Na Folha de S.Paulo
5 de junho
A pretendida reforma deveria remover o estrangulamento para a expansão de terras agrícolas, hoje supostamente bloqueada pela combinação de áreas de preservação permanente (APP) e reservas legais (RL). Só que esse bloqueio não existe.
A suposta escassez de terras agricultáveis não resiste a estudo mais criterioso, como o recentemente coordenado pelo professor Gerd Sparovek, da Escola Superior de Agricultura da USP (Esalq).
Realocando para cultivo agrícola terras com melhor aptidão, hoje ocupadas com pecuária de baixa produtividade, e aumentando a eficiência da pecuária nas demais, por meio de técnicas já bem conhecidas, a área cultivada no Brasil poderá ser quase dobrada, sem avançar um hectare sequer sobre a vegetação natural.
A reforma também pretende retirar da ilegalidade muitas propriedades que não mantêm as APP e RL estipuladas. Para isso, pensa-se em fundir as APP com as RL e flexibilizar o uso destas últimas.
No entanto, as APP e as RL são áreas que exercem papel complementar na conservação das paisagens rurais e não deveriam ser tratadas como equivalentes. Ademais, o uso de RL com espécies exóticas representa uma completa descaracterização dessas áreas.
Sob a desculpa de proteger as pequenas propriedades, as APP e RL serão colapsadas, reduzidas e drasticamente transformadas, levando a amplos desmatamentos e perda de áreas protegidas, que não se destinam apenas a conservar espécies e a promover o uso sustentável de recursos naturais.
Elas asseguram uma gama de serviços ambientais indispensáveis à qualidade de vida humana e à própria qualidade e produtividade agrícola.

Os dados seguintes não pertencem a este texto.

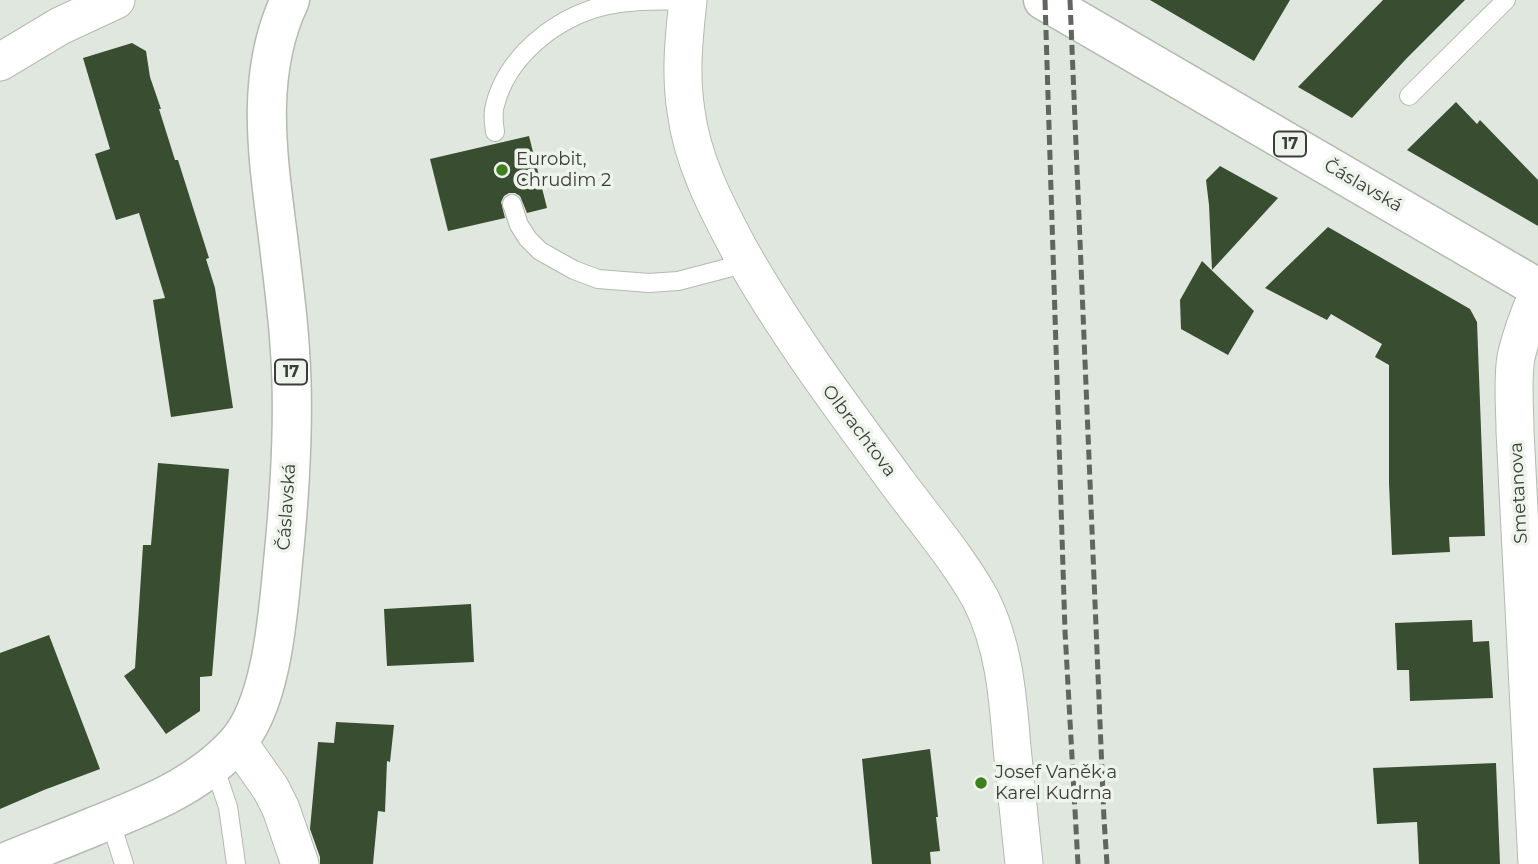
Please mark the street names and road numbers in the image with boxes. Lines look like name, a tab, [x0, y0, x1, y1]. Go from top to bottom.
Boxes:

Da proteção dessas áreas dependem a regulação de cursos de água, o controle da erosão, a polinização de diversas plantas cultivadas, o controle de pragas, o sequestro do carbono atmosférico e muitos serviços mais.
Qual a participação da comunidade científica competente na formulação dessas alterações? Quase nula. Há muitos grupos científicos pesquisando ativamente a conservação e restauração da biodiversidade e o desenvolvimento de metodologias que permitam a produção agrícola com a efetiva preservação do ambiente.
Nem os pesquisadores mais reconhecidos dessas áreas nem as sociedades científicas relevantes foram ouvidos. Os parlamentares decidiram quem são os cientistas que merecem atenção e desqualificaram ou ignoraram todos os demais.
Passado quase meio século de intensas transformações, é necessário atualizar o CFB, facilitar a produção agrícola em pequenas propriedades, mas sem deixar de fortalecê-lo nos objetivos essenciais.
Se esses objetivos forem soterrados, haverá sérias consequências para o próprio agronegócio, porque não apenas se comprometerá os serviços ambientais, mas o mero cumprimento formal de legislação ambiental inócua não irá assegurar certificação ambiental respeitada.
E quem duvida de que tal certificação será cada vez mais exigida para comercializar qualquer commodity brasileira?
É hora de os agroparlamentares e demais envolvidos compreenderem que as demandas ambientais representam componentes indispensáveis da boa agricultura, bem como da melhor qualidade de vida.
Thomas Lewinsohn, professor titular da Unicamp e presidente da Associação Brasileira de Ciência Ecológica e Conservação;
Jean Paul Metzger, professor da USP, onde coordena o Laboratório de Ecologia de Paisagens;
Carlos Joly, professor titular da Unicamp e coordenador do Programa Biota-Fapesp;
Ricardo Rodrigues, professor titular da Esalq-USP, onde coordena o Laboratório de Restauração.